Non seulement le président américain a réussi à imposer son agenda international mais il est parvenu à un nouvel accord commercial avec le Mexique et le Canada. Quant à l’Union européenne et au Japon, ils se sont engagés à accroître leurs importations américaines pour éviter une hausse des droits de douane sur leurs ventes de voitures aux Etats-Unis. Par ailleurs, la Chine est en train de se rendre compte que l’ambition de Donald Trump est plus large que la seule réduction du déficit commercial. Xi Jinping est donc contraint à accroître le soutien aux entreprises chinoises pour éviter un repli économique. L’Union européenne n’est pas organisée pour riposter à de telles politiques nationalistes et a donc beaucoup à perdre dans la bataille sino-américaine pour le leadership mondial.

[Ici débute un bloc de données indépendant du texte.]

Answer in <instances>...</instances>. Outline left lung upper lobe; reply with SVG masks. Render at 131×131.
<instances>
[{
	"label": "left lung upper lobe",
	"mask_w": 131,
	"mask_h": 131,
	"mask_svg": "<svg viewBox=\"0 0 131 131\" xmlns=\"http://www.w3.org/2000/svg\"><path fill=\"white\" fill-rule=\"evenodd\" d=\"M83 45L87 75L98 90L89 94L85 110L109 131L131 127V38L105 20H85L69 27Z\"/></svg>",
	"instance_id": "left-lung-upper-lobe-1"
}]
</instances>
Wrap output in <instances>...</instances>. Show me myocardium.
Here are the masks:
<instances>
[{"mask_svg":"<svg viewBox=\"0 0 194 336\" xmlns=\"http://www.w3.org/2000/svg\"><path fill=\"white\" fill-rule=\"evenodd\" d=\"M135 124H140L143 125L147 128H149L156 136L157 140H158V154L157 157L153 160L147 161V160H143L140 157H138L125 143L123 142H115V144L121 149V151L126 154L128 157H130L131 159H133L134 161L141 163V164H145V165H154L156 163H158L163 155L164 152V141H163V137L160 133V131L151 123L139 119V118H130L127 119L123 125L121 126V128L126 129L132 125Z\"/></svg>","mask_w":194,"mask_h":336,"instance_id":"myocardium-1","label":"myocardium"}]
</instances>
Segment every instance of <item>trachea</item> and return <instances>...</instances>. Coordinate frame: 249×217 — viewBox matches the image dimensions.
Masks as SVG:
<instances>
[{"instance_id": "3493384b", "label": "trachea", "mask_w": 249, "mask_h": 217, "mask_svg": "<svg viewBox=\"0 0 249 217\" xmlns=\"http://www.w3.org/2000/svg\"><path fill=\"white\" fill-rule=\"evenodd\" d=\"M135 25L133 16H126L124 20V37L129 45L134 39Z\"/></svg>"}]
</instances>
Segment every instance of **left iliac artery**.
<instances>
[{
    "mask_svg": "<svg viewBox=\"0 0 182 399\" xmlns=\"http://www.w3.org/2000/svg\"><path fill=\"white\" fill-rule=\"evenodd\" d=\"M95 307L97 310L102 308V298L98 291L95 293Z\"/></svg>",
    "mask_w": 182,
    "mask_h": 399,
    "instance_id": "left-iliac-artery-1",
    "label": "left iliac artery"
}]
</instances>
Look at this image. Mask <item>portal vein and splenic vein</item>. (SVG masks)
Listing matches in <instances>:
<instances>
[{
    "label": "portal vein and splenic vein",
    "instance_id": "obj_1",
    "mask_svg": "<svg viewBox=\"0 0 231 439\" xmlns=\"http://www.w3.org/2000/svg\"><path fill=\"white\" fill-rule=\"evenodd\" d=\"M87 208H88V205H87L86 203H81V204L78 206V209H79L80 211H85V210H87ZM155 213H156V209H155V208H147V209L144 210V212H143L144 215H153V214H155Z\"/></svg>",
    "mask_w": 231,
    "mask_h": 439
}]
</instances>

Avant de se lancer dans la guerre commerciale, les républicains ont décidé d’améliorer la compétitivité des entreprises américaines en votant des baisses d’impôts importantes et en les conditionnant, en partie, à l’investissement. Les premiers résultats sont là. Selon nos calculs, les impôts des entreprises ont déjà baissé de 125 milliards de dollars début 2018, ce qui a amélioré leur compétitivité. Parallèlement, la Chine a renforcé le soutien à ses entreprises. L’Autorité chinoise de régulation des banques et des assurances a demandé aux institutions financières d’augmenter la part de leurs prêts afin d’aider les emprunteurs ainsi que les importateurs et exportateurs traversant des difficultés temporaires. De plus, le ministère des finances chinois vient de déclarer que les gouvernements locaux allaient émettre près de 200 milliards d’euros d’obligations pour financer des projets d’infrastructure. En conséquence, les politiques budgétaires menées tant aux Etats-Unis qu’en Chine engendrent des distorsions de concurrence vis-à-vis des entreprises exportatrices européennes, mais aussi des entreprises domestiques européennes qui voient arriver de nouveaux concurrents sur leur territoire.

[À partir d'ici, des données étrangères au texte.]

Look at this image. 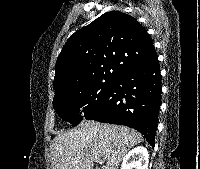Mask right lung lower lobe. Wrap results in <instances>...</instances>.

Certes les Européens ont renforcé leurs mesures antidumping et augmenté leurs droits de douane sur les importations de certains produits américains, mais ils restent démunis face au caractère nationaliste des politiques américaines et chinoises. L’Union européenne n’est pas organisée pour riposter. D’une part, le mandat de la Commission pour négocier la politique commerciale ne permet pas de répondre à la stratégie de division menée par les Américains puisque la spécialisation des Etats membres est telle que les intérêts commerciaux des uns sont souvent opposés à ceux des autres.

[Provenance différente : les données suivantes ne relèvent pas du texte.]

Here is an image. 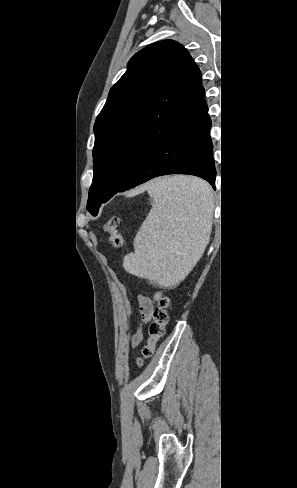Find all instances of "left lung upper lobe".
Listing matches in <instances>:
<instances>
[{
    "mask_svg": "<svg viewBox=\"0 0 297 488\" xmlns=\"http://www.w3.org/2000/svg\"><path fill=\"white\" fill-rule=\"evenodd\" d=\"M127 66L94 125V175L87 202L92 215L161 143L207 107L201 72L180 43L148 45Z\"/></svg>",
    "mask_w": 297,
    "mask_h": 488,
    "instance_id": "5c2ea615",
    "label": "left lung upper lobe"
}]
</instances>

D’autre part, il est difficile pour la Commission européenne de définir une position extérieure de négociation pour certains secteurs, en particulier les exportations de services car il n’existe pas de règles communes au sein de l’Europe. Ainsi, l’Union européenne est absente des discussions visant à ouvrir certains services chinois aux entreprises étrangères. Enfin, la compétitivité de la zone euro s’est encore fortement dégradée depuis 2015.

L’Union européenne pourrait donc être la grande perdante de la bataille économique engagée par la Chine et les Etats-Unis qui se traduit déjà par une amélioration de la compétitivité des entreprises américaines et chinoises et par une reconfiguration des flux de commerce en faveur des Etats-Unis et de l’Asie.